> [EXTRACT TO READ]:
In this paper, lateral inhomogeneities within CIGS samples were investigated using cathodoluminescence scanning electron microscopy (CL-SEM). This technique allows for the direct comparison of the electro-optical properties of the CIGS samples to their morphology and grain structure on a nanometer scale.²⁶ Five samples of varying CGI ratios were studied using cathodoluminescence (CL), revealing different CL emission behaviors for different CGI ratios. The possible causes are discussed below.

The details of the five Cu(In,Ga)S₂ samples are summarized in Table I. They were prepared using co-evaporation deposition. The CGI ratio of the films was varied from 0.93 to 1.29 while keeping the GGI ratio relatively constant (0.12–0.18). The number of deposition steps were also varied between samples. The bandgap energies were obtained using photoluminescence (PL) techniques.¹⁰ We would like to point out that despite the usual error in x-ray spectroscopy (EDX) measurements the observed trends in CGI follow the expectations from the deposition experiments, i.e., higher CGI with shorter third stage, or no third stage as for sample E.¹⁰ Furthermore, the trends observed in optoelectronic properties support the CGI trend.¹⁰ Only sample D is different, in that it comes from a single stage process with constant fluxes. The difference in composition between samples C and D is not significant; both samples are nearly stoichiometric.

> [GOALS]:
A – Which abbreviations does the passage on CIGS samples introduce in parentheses, and what does each one stand for?
B – Reproduce the passage on CIGS samples word for word, from "In this paper, lateral" up to and including "are discussed below.".

> [PROVIDED MATERIAL]:
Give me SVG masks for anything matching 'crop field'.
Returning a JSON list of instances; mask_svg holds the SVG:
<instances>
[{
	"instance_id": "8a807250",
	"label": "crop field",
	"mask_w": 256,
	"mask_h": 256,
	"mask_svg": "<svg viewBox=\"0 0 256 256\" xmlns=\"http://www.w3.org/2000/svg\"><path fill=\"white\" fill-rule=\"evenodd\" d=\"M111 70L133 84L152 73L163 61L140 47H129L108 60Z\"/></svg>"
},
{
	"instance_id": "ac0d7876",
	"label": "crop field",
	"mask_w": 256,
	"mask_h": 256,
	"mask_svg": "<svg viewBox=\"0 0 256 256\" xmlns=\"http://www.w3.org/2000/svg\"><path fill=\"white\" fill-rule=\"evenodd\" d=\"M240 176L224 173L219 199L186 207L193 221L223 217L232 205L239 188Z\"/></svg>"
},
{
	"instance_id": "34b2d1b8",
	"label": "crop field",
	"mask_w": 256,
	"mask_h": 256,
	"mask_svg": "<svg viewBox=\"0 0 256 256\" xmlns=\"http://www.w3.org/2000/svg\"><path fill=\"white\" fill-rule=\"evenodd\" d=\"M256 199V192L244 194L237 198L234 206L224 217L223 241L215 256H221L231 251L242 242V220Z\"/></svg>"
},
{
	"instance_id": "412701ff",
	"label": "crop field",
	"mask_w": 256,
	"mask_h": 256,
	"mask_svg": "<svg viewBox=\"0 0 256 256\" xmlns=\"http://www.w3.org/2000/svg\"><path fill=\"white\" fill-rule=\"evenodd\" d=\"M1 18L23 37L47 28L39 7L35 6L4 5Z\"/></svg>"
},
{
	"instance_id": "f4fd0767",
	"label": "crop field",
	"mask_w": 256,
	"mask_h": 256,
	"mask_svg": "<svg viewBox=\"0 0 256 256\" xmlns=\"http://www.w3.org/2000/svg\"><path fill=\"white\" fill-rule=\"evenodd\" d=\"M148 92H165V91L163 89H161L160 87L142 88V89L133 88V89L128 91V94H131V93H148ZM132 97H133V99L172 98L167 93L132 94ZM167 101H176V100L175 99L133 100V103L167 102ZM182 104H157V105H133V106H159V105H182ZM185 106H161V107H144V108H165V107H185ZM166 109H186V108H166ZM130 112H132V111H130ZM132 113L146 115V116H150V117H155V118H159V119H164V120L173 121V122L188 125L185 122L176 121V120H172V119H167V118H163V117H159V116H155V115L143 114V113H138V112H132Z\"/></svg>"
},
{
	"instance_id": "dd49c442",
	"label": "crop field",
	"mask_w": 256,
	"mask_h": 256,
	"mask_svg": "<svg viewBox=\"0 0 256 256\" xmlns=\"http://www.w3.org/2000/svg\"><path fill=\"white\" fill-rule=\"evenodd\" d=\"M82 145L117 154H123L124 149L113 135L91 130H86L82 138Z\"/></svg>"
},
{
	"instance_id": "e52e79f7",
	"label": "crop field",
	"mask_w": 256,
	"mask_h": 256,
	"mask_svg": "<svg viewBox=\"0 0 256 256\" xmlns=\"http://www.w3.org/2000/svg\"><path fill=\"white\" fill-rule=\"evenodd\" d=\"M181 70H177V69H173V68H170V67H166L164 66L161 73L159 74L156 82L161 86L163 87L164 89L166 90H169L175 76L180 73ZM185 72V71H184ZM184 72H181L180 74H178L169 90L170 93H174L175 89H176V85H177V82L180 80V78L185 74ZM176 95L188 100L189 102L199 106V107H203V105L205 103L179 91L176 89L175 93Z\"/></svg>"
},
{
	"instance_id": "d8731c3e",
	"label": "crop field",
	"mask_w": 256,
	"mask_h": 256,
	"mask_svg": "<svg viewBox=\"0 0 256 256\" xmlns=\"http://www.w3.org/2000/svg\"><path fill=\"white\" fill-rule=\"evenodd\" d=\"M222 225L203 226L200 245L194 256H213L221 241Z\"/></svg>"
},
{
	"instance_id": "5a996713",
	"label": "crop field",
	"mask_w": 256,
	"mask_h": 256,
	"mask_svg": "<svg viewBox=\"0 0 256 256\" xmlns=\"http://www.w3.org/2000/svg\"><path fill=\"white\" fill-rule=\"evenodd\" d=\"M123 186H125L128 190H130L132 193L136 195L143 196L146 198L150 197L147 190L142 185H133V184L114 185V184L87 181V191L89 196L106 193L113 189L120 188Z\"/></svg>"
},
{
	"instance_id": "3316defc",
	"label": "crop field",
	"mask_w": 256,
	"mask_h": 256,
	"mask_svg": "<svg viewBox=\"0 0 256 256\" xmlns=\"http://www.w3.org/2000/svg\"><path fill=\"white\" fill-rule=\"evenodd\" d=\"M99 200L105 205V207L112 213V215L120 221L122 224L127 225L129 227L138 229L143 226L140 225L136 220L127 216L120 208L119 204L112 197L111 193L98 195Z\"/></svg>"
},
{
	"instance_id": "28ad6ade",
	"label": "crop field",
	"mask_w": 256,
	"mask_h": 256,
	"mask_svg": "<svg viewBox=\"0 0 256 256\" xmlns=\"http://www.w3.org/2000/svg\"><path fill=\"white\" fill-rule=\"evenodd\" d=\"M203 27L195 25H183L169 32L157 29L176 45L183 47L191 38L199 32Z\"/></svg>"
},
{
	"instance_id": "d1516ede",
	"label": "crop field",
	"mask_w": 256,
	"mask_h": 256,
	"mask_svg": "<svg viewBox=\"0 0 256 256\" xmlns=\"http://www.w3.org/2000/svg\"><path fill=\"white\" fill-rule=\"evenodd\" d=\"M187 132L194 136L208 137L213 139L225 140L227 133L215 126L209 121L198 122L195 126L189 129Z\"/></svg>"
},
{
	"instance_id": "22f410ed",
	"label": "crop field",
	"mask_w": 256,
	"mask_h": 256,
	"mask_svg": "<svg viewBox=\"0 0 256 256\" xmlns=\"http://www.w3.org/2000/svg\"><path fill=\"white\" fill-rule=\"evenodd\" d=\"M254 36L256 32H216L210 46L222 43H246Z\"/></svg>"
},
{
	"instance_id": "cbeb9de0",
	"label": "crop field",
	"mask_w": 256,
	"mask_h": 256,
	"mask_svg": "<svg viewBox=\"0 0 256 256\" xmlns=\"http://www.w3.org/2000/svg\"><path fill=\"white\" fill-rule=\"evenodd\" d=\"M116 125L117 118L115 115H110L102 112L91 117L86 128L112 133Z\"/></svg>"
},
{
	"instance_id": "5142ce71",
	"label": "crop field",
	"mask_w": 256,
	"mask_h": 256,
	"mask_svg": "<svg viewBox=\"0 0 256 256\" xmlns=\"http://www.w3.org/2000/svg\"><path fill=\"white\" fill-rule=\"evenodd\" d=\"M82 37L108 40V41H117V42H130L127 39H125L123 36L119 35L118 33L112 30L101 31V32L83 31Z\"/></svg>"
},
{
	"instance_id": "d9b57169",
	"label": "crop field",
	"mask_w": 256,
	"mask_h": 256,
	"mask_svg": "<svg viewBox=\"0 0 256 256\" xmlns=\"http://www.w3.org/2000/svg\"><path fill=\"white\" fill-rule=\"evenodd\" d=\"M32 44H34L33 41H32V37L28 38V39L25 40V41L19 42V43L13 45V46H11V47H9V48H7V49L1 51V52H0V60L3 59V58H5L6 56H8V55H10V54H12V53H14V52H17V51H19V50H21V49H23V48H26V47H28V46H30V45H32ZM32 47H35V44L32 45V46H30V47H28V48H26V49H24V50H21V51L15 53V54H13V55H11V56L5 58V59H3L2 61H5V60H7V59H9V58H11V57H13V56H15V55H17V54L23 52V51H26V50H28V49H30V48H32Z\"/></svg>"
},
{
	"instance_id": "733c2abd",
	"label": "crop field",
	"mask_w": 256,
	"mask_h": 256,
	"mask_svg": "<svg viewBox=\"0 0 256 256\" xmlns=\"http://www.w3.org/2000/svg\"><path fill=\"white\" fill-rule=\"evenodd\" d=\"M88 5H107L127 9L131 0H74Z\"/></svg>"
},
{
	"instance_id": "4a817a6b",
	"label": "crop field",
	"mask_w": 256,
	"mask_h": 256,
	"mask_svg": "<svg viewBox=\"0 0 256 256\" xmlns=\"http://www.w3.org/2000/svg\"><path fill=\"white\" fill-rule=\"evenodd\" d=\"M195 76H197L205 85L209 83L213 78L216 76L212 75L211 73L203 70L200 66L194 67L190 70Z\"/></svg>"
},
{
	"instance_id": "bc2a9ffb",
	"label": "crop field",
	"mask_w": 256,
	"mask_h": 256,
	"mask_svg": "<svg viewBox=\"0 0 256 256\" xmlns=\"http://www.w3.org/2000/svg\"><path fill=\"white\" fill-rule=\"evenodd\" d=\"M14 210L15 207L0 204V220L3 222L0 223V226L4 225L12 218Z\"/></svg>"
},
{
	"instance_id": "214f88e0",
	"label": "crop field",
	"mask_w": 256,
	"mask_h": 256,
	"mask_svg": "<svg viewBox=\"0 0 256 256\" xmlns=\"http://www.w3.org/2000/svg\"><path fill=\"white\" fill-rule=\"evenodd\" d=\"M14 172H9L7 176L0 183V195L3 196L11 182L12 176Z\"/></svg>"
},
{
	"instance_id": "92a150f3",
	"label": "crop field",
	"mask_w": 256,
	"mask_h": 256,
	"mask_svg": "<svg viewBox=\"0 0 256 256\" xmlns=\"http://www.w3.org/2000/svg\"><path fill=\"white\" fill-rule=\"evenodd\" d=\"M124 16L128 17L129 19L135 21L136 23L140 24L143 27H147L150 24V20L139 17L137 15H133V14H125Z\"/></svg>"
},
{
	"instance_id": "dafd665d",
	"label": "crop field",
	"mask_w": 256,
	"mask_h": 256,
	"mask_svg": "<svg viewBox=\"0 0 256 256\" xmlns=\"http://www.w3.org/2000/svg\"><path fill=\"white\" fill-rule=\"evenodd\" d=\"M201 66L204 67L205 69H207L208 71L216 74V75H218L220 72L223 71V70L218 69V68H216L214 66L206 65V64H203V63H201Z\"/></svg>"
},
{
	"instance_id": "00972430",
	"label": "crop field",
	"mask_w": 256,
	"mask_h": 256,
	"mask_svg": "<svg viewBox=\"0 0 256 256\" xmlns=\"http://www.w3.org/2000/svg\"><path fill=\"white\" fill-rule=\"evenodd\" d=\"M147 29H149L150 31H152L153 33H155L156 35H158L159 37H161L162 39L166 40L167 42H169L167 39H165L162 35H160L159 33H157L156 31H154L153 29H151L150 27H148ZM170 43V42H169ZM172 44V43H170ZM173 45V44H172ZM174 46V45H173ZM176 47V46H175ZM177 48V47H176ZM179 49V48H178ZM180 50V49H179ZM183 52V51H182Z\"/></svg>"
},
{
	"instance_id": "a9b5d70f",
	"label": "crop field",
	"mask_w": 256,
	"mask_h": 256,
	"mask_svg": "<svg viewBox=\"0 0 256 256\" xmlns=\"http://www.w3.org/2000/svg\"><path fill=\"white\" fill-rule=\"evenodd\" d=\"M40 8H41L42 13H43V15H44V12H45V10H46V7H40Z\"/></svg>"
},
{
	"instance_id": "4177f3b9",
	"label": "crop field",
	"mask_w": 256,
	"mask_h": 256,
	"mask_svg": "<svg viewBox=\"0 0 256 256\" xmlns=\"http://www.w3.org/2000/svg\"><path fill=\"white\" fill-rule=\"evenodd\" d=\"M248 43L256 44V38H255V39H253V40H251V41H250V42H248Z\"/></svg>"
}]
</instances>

* * *

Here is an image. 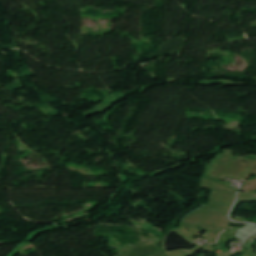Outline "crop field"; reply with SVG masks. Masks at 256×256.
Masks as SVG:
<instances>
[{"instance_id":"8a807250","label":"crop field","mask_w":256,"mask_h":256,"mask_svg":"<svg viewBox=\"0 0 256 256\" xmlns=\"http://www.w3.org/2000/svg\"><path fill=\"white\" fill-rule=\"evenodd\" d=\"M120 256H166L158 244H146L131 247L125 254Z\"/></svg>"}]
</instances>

...

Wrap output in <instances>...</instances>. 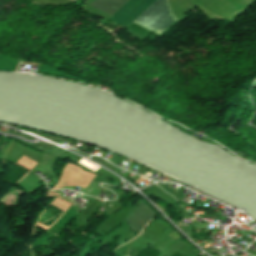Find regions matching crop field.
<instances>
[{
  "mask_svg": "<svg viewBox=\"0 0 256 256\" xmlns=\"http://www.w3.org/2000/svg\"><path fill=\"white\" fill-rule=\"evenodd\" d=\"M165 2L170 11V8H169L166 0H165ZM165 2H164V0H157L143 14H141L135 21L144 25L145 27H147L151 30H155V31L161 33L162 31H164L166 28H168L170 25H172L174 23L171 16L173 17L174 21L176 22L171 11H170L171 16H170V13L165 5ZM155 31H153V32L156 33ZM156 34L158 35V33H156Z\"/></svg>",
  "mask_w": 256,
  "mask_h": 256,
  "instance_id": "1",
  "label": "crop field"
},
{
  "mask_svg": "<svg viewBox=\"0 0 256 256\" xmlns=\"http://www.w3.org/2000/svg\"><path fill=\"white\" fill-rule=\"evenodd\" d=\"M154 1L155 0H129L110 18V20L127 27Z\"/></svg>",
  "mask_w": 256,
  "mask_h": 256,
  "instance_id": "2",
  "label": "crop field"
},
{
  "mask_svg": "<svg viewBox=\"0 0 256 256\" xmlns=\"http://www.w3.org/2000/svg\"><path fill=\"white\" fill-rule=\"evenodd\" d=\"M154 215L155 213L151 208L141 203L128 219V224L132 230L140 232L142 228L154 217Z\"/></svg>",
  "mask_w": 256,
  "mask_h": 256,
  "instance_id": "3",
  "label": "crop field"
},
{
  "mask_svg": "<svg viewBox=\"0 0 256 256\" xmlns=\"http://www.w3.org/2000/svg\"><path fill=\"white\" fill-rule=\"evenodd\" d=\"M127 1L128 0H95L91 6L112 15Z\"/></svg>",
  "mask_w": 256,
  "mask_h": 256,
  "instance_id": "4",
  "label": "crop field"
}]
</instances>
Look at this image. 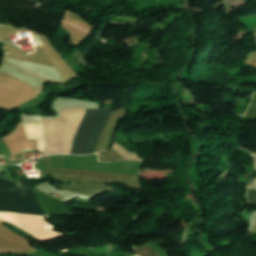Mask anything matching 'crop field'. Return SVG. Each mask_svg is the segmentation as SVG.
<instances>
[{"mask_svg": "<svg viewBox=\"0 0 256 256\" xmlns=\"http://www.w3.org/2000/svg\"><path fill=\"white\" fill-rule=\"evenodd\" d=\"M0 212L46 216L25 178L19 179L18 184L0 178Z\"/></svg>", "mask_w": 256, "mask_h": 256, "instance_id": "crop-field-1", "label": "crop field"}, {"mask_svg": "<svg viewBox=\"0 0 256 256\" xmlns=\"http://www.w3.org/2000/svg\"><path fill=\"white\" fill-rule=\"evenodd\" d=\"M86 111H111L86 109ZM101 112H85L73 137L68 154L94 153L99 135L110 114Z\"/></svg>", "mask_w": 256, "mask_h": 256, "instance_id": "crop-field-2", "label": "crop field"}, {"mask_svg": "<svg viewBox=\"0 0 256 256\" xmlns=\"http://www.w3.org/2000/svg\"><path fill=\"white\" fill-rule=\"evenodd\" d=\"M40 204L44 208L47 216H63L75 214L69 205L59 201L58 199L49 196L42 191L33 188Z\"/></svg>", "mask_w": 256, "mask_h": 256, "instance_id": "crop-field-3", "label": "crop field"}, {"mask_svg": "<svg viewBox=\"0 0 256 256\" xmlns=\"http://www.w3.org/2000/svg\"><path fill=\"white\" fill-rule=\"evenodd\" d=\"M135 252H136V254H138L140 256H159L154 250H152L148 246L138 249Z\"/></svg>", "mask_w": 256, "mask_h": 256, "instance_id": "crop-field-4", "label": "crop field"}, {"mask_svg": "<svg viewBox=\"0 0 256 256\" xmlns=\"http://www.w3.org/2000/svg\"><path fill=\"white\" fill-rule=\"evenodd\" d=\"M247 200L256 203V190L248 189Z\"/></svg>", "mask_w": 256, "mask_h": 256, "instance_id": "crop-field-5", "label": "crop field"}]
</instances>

> [WRITTEN RESPONSES]:
A –
- CL-SEM: cathodoluminescence scanning electron microscopy
- CL: cathodoluminescence
- PL: photoluminescence
- EDX: x-ray spectroscopy

B –
In this paper, lateral inhomogeneities within CIGS samples were investigated using cathodoluminescence scanning electron microscopy (CL-SEM). This technique allows for the direct comparison of the electro-optical properties of the CIGS samples to their morphology and grain structure on a nanometer scale.²⁶ Five samples of varying CGI ratios were studied using cathodoluminescence (CL), revealing different CL emission behaviors for different CGI ratios. The possible causes are discussed below.